* **Questions on the material**
1. In the essay on common design, what name does the flagellum give to the part it appears to share with the F-ATP synthase?
2. Continue the essay on common design from its final sentence.

*** Selected text

Common Design
October 27th, 2006 by
Mike Gene
The hypothesis of Common Design is actually a creationist concept, where similar structures or features are explained in terms of a designer creating similar functions. Biologist Edward Max explains it as follows:
Thus the similarities between species in anatomy and protein structure can be interpreted in two entirely different ways. The evolutionists say that the similarity between features of, for example, humans and apes reflects the fact that these features were inherited from a common ancestor; that is, the similar features of humans and apes are determined by modern copies of genes that once existed in species that was ancestral to both apes and humans. The creationists say that apes and humans were created independently but were designed with similar features so that they would function similarly. Both the gene copying and the independent creation views seem consistent with the similarity data, but which view is correct? [1]
Max successfully argues that we can tease apart the explanations of common design from common descent by looking for similarities that are not attributed to function. Since designers design to elicit a function, similarities not tied to function are unlikely to stem from design. Max then uses this logic to make a powerful case for evolution. But what if we fail to find similarities that are not tied to function?
Consider two impressive molecular machines. The first machine is the bacterial flagellum. The flagellum is composed of about 20 different protein parts and functions to convert a current of ions into rotary motion in order to propel the cell through a liquid medium. The other machine is known as the F-ATP synthase. It is composed of eight different protein parts and it uses the energy supplied by a proton current to synthesize ATP molecules. Remarkably, the machine can run in reverse, where ATP is broken down and the subsequent energy that is released can be used to create a gradient of protons. For our purposes, what is relevant is that the two machines appear to share at least one part. In the F-ATP synthase, it is called the beta subunit. In the flagellum, it is called FliI. When you compare these two proteins they share the same amino acids at approximately 30% of the positions. What is more, both beta and FliI can specifically bind ATP and break it down. Further analysis shows the two proteins to share a common ATP-binding domain, which accounts for a large percent of the similar amino acids. The two proteins are too similar to be explained by chance and we don’t know of any law that would account for their independent origin. Thus, scientists interpret the similarities as evidence of homology, where both are derived from a common ancestral state. This is the consensus view. But does the similarity between the two components really reflect common descent or might it reflect common design?

******
*** Dataset content

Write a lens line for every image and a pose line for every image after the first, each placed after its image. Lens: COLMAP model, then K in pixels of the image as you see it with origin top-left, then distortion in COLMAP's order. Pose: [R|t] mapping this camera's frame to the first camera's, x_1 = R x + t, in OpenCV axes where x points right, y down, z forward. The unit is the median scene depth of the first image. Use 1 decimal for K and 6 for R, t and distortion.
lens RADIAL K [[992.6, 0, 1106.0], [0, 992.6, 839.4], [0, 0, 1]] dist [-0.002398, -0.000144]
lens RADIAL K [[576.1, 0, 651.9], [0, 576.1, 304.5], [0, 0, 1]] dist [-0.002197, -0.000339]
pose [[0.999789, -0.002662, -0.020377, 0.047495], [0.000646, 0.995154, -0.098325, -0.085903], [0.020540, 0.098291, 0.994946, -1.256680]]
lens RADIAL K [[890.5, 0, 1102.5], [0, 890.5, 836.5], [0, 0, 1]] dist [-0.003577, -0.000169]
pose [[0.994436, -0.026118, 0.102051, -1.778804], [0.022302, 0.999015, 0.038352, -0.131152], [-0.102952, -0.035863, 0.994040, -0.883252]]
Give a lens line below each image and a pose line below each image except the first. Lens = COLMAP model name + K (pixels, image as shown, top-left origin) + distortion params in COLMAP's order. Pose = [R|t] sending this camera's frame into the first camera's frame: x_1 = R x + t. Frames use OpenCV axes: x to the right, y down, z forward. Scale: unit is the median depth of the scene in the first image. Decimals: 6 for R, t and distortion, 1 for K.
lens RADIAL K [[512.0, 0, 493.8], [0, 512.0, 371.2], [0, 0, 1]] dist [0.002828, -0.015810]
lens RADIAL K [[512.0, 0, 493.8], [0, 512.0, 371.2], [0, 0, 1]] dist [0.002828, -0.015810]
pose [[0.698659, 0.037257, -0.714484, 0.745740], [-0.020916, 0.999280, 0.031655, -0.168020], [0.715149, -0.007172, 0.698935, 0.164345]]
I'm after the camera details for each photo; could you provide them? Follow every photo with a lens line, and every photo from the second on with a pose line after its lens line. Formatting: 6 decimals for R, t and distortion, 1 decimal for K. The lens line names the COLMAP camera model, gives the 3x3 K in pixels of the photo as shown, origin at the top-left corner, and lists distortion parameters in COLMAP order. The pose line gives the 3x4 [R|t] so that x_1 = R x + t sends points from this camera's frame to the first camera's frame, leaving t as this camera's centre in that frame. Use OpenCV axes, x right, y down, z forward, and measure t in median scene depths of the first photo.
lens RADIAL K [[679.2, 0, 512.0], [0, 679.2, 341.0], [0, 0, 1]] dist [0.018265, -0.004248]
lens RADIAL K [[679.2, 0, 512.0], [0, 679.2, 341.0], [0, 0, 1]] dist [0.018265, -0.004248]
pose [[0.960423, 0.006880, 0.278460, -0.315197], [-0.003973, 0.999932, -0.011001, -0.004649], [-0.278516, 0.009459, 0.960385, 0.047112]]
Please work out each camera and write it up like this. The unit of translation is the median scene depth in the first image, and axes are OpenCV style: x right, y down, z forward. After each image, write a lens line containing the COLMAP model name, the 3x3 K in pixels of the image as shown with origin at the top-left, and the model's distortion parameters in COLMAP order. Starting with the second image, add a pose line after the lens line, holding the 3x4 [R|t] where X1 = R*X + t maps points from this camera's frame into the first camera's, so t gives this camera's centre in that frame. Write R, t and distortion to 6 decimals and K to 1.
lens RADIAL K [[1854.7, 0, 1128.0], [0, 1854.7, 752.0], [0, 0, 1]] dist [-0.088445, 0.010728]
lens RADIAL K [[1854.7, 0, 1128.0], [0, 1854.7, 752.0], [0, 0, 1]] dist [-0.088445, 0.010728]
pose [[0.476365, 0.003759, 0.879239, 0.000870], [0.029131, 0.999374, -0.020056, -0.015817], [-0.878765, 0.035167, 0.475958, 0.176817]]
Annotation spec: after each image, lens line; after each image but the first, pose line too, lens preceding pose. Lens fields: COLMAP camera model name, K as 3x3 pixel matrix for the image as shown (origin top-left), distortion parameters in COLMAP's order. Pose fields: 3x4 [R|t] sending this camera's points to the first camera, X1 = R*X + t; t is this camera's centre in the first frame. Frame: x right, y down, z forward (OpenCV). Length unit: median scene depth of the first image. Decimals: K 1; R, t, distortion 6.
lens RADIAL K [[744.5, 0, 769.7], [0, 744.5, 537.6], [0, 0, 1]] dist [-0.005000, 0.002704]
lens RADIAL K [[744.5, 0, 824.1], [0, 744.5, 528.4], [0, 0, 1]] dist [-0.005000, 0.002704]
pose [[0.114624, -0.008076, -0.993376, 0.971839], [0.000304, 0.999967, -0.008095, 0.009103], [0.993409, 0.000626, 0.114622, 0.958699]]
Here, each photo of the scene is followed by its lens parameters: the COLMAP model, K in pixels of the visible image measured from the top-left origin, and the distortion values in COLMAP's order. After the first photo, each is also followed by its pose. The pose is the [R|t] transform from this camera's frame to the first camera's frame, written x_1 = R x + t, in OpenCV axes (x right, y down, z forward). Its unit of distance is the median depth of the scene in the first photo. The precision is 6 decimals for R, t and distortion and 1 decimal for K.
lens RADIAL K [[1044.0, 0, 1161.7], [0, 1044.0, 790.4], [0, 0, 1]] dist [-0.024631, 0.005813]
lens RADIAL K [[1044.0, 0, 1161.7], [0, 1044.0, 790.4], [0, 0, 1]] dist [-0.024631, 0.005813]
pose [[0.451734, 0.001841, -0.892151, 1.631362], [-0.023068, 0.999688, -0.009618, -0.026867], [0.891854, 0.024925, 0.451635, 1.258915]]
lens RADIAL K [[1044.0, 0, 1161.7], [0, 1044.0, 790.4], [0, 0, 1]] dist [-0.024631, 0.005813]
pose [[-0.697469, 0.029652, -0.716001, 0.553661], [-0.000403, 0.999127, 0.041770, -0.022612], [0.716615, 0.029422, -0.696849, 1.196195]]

******

* **Responses in order**
1. FliI

2.
I am reluctant to advance the old thesis of common design because of its nasty ad hoc flavor. Nevertheless, we are exploring the world through the Design Matrix and I simply cannot subscribe to the notion that a designer would always reinvent the wheel every time a machine is invented. The reuse of components modified for different contexts would not be surprising. It fact, we might expect it. So perhaps the similarities between the beta subunit of the F-ATP synthase and the flagellum’s FliI are indeed examples of common design. After all, while I mentioned the flagellum was a rotary motor, I neglected to mention the same was true of the F-ATP synthase. The beta subunit is actually part of a protein ring that caps a stem-like structure making the whole thing look like a mushroom. To visualize it working, simply imagine a flow of current traveling through the stem of the mushroom such that the stem rotates within the cap, allowing the cap to synthesize ATP. In addition, both the flagellum and the ATP synthase are embedded in the membrane, where current passes through the channels created by the machine components to do the work. It is not difficult to believe that common design explains two membrane-embedded rotary motors using a similar component to extract energy. But with a closer look, things begin to get shaky.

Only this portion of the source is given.